Les négociations se poursuivent néanmoins, et l’espoir d’une prolongation reste de mise pour le défenseur de 30 ans. Mais Gbamin possède plusieurs options ailleurs, ce qui complique la donne pour Metz.
FC Metz : Ce que disent les données sur sa saison
Pour contextualiser les centiles Data’Scout : un score de 79 signifie que le joueur fait mieux que 79% des joueurs à son poste dans son championnat, par 90 minutes jouées.
Le profil défensif de Gbamin interroge. Duels aériens disputés : centile 5. Duels aériens gagnés (%) : 4. Tacles glissés : 8. Duels défensifs gagnés (%) : 32. Ce sont des chiffres très bas pour un défenseur central, et ils corroborent la mise à l’écart évoquée par L’Équipe. Un défenseur qui ne dispute presque aucun duel aérien et en gagne à peine 4% quand il s’y essaie, ça pose une vraie question sur sa capacité à occuper ce poste de manière classique.

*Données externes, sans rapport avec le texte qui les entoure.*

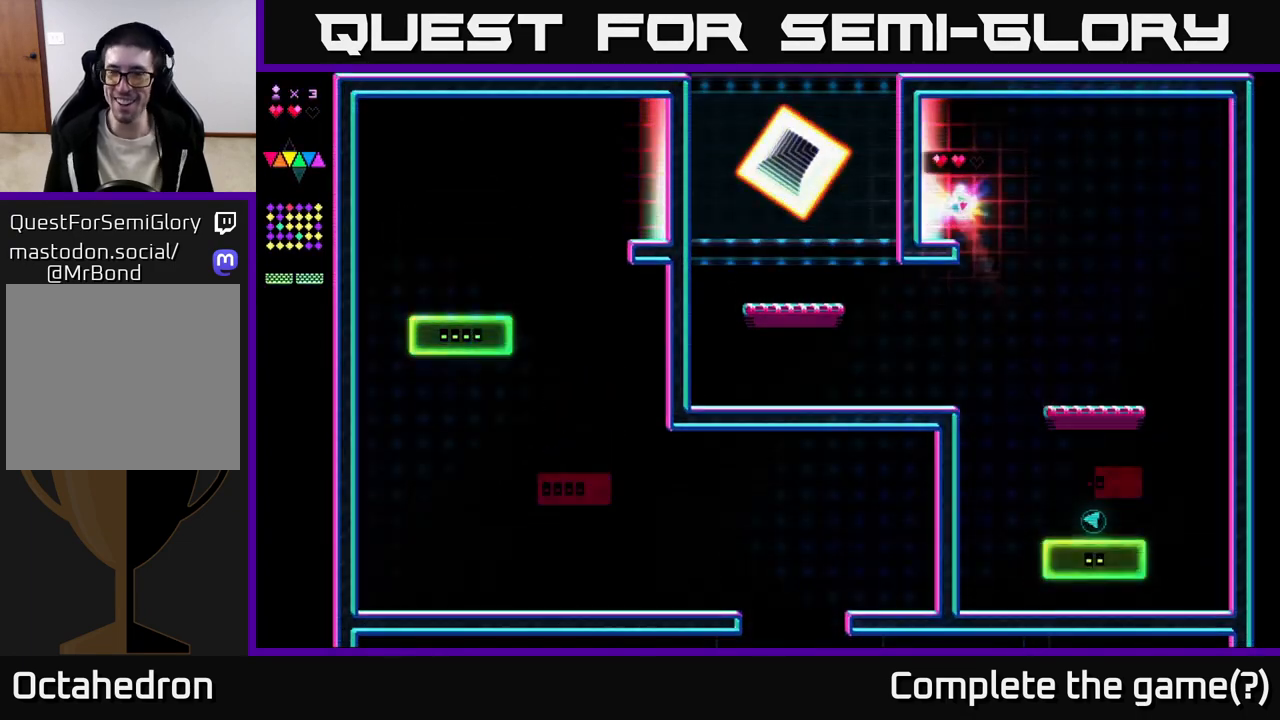
{"buttons": ["DPAD_RIGHT"], "right_stick": "center", "events": []}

En revanche, sur la construction, Gbamin reste solide. Passes longues : centile 97. Passes réceptionnées : 79. Passes dernier tiers : 71. Duels offensifs disputés : 94. Courses progressives : 83. C’est un défenseur relanceur avant tout, capable d’allonger le jeu et de participer à la construction — ses points forts Data’Scout le confirment : allonge souvent le jeu, dispute beaucoup de duels offensifs, tente beaucoup de dribbles.
Comparé à la médiane : un profil très contrasté
Le radar vs médian Ligue 1 confirme ce grand écart. Passes longues réussies : 93 contre 50. Passes réceptionnées : 83. Courses progressives : 81. Précision passes : 64. Sur tout ce qui touche au jeu avec ballon, Gbamin surclasse la moyenne. Mais sur les duels aériens gagnés (6 en centile) et les duels défensifs disputés (41), il reste très en retrait.

Projection en Ligue 2 : un niveau pour jouer le titre, mais un déficit signalé
Data’Scout projette Gbamin avec un indice de 71 en défenseur moderne en Ligue 2 — un niveau jugé suffisant pour jouer le titre. Ses profils similaires identifiés : E. Ebosse (Torino, 82%), P. Kalulu (Juventus, 80%), L. Hogsberg (Strasbourg, 77%). Des références qui valident la dimension technique du joueur.
Le point de vigilance est clair : Data’Scout signale un déficit physique marqué pour la Ligue 2. Distance parcourue en baisse de 8% par rapport à la médiane de la ligue cible, courses à haute intensité en baisse de 23%, distance en sprint en baisse de 23%, nombre de sprints en baisse de 22%. Ce sont des écarts significatifs qui confirment que la saison de Gbamin a été affectée par des limitations physiques réelles, cohérentes avec les blessures évoquées dans son parcours récent.

Un dossier à double tranchant pour le FC Metz
Pour le club grenat, prolonger Gbamin représente un pari raisonné. Techniquement, le profil de relanceur a une vraie valeur pour la Ligue 2 et pourrait bien compléter la charnière aux côtés de Jean Ruiz, qui partage justement ce profil de défenseur constructeur plutôt que stoppeur. Mais l’état physique du joueur, à 30 ans et sortant d’une saison perturbée par les blessures, impose de la prudence.
Le club a déjà bouclé plusieurs dossiers majeurs cet été — Ruiz, Sarr — la question Gbamin reste la dernière pièce importante du puzzle de la défense centrale messinne.